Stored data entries
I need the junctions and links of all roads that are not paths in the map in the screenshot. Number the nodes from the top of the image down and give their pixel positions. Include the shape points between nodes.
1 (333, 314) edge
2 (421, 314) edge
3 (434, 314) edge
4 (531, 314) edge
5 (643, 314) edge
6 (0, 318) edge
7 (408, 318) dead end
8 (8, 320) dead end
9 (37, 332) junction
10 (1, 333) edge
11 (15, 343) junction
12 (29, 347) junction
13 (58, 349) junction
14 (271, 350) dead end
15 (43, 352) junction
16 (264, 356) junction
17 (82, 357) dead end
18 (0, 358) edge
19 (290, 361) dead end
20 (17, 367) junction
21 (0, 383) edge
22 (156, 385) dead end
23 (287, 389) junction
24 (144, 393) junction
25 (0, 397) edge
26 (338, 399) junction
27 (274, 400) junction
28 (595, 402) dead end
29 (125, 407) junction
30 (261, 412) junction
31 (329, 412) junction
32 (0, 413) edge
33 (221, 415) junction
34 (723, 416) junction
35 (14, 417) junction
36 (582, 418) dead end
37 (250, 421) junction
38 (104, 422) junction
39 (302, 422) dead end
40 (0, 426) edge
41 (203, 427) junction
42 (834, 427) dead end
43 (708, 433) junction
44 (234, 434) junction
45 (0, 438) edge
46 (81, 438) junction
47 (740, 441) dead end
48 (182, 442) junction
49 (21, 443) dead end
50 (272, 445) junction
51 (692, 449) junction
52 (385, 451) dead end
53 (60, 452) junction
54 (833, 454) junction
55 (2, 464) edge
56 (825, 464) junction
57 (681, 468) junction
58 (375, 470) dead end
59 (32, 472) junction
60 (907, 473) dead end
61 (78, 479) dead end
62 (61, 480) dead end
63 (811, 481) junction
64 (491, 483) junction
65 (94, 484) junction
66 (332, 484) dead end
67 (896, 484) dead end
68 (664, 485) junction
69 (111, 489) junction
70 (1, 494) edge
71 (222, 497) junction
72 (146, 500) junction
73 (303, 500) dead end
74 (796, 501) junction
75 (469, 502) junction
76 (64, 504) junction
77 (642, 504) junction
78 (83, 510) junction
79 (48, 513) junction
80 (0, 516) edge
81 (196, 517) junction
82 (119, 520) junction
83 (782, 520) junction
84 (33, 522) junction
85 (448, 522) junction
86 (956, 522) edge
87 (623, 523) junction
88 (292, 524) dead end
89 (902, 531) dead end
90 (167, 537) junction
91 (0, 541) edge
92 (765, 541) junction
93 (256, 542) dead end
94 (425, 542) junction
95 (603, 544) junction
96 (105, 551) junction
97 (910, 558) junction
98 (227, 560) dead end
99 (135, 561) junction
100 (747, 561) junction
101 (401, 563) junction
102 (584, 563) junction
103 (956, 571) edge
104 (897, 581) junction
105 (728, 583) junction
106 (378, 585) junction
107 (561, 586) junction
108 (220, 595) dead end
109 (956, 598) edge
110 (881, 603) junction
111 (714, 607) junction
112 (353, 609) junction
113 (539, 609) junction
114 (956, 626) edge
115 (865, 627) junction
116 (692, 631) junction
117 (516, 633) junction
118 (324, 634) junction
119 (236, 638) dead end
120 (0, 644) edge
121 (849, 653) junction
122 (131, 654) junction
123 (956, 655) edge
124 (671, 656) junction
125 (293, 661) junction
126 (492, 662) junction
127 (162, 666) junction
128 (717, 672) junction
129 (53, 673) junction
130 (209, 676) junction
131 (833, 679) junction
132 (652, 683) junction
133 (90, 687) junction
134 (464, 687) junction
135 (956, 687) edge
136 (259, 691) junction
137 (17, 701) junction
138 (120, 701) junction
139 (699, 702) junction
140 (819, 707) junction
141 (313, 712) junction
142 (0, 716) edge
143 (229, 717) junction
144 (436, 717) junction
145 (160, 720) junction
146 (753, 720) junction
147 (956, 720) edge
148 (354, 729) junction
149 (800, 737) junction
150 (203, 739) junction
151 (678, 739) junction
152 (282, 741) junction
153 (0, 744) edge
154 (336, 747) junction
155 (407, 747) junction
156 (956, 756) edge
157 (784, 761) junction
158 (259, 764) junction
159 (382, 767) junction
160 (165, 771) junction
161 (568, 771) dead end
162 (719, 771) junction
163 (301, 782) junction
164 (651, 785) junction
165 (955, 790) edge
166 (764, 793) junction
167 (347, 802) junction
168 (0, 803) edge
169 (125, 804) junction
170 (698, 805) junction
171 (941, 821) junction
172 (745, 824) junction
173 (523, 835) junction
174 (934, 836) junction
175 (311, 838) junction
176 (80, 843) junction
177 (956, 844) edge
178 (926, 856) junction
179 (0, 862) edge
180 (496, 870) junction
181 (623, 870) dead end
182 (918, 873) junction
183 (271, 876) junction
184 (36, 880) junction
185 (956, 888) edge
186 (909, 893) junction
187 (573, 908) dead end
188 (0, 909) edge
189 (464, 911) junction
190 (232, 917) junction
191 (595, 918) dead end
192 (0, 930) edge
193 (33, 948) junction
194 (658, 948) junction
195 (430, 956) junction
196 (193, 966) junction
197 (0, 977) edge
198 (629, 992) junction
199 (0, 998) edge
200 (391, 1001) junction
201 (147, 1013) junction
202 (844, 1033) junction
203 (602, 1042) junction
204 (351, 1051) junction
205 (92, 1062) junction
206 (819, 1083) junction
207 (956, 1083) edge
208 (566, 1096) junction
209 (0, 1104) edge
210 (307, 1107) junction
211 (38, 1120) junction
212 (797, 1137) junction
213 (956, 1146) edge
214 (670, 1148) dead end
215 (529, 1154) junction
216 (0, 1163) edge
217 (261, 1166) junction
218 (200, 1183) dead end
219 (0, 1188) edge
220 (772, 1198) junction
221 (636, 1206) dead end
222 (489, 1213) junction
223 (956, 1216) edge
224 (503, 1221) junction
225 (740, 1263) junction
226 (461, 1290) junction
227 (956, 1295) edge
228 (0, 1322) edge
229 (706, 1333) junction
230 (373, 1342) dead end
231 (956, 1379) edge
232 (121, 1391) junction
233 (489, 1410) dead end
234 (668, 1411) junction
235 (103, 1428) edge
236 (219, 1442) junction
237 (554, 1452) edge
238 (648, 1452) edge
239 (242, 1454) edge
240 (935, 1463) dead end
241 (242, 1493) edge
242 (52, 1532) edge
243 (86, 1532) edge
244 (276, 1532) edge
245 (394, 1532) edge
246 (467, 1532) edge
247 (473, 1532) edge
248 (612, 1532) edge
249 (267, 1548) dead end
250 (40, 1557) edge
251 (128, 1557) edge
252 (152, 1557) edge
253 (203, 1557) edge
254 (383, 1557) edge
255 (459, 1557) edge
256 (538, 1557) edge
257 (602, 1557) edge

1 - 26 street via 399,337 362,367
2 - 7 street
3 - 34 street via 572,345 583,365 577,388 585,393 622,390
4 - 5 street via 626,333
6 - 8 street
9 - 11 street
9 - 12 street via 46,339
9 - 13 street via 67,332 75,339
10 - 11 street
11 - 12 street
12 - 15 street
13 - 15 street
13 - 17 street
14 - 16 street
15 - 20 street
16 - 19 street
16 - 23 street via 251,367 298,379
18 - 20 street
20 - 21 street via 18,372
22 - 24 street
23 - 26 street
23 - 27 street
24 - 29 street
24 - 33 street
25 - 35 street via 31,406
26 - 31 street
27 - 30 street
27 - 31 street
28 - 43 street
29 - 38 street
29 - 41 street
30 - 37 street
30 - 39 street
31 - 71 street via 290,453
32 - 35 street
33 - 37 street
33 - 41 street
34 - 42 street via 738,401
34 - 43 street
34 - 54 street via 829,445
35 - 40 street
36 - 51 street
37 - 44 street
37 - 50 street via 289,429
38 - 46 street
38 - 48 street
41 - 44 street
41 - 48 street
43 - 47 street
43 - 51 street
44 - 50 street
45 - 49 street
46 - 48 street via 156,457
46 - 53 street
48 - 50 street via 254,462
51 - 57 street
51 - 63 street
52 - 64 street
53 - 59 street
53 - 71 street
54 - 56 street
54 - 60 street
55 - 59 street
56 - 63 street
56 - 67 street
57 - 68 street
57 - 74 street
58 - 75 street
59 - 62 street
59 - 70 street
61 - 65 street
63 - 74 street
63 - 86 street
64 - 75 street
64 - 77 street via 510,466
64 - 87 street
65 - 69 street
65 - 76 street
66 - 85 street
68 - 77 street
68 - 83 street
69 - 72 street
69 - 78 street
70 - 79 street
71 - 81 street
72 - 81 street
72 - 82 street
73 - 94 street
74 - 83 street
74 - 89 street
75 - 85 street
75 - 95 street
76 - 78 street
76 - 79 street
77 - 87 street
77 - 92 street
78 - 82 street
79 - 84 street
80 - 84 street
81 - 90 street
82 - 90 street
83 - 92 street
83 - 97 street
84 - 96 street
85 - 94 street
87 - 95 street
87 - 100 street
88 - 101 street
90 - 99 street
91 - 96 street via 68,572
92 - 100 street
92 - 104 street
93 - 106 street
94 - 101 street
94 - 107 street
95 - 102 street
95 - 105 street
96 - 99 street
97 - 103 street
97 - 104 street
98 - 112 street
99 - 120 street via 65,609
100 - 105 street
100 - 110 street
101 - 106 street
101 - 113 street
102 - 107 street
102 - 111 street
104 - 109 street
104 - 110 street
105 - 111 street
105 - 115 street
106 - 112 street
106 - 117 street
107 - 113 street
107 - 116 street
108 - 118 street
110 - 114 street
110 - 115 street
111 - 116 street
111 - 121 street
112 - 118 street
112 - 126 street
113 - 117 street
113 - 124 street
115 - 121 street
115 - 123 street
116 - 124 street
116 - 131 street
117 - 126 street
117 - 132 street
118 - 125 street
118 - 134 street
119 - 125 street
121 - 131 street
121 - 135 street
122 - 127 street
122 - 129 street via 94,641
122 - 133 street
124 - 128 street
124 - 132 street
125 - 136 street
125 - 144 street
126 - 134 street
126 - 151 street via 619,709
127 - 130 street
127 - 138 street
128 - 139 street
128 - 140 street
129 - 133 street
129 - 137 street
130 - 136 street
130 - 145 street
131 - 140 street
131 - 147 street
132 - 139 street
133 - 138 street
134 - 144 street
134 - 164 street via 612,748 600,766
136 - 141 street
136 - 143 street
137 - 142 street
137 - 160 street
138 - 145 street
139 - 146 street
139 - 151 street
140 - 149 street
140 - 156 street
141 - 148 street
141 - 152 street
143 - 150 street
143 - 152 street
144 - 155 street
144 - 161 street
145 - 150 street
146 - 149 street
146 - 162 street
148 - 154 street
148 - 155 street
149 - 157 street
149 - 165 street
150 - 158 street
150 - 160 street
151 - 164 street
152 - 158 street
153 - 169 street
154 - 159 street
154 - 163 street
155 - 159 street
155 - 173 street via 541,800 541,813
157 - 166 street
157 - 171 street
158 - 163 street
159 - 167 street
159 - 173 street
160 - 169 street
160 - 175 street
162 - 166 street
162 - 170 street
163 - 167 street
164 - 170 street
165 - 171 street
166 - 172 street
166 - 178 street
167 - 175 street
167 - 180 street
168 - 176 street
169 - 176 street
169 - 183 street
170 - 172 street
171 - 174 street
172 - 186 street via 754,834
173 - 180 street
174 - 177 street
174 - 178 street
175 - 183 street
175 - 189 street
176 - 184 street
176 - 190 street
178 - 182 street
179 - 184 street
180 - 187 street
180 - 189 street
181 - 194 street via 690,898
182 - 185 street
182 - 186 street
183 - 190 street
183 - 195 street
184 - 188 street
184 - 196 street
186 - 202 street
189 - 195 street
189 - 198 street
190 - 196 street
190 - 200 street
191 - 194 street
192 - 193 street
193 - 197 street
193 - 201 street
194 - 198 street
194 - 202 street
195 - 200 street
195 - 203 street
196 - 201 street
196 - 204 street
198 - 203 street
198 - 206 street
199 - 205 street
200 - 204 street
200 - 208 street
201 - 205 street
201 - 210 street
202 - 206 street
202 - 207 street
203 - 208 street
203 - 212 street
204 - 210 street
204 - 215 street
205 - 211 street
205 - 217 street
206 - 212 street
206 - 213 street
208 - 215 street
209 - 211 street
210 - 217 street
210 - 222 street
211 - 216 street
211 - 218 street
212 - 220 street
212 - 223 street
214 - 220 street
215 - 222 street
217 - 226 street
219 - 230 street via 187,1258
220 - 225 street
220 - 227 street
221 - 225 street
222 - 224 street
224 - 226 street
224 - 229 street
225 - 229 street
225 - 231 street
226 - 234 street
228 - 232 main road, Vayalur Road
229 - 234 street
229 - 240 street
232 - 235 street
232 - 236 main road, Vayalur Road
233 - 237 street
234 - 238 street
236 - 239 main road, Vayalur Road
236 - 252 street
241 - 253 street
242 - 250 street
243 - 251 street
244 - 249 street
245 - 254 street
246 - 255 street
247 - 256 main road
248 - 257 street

= Exercise description =
The lines you need are those with the word "Vayalur"; list them from the entries.

= Your solution =
228 - 232 main road, Vayalur Road
232 - 236 main road, Vayalur Road
236 - 239 main road, Vayalur Road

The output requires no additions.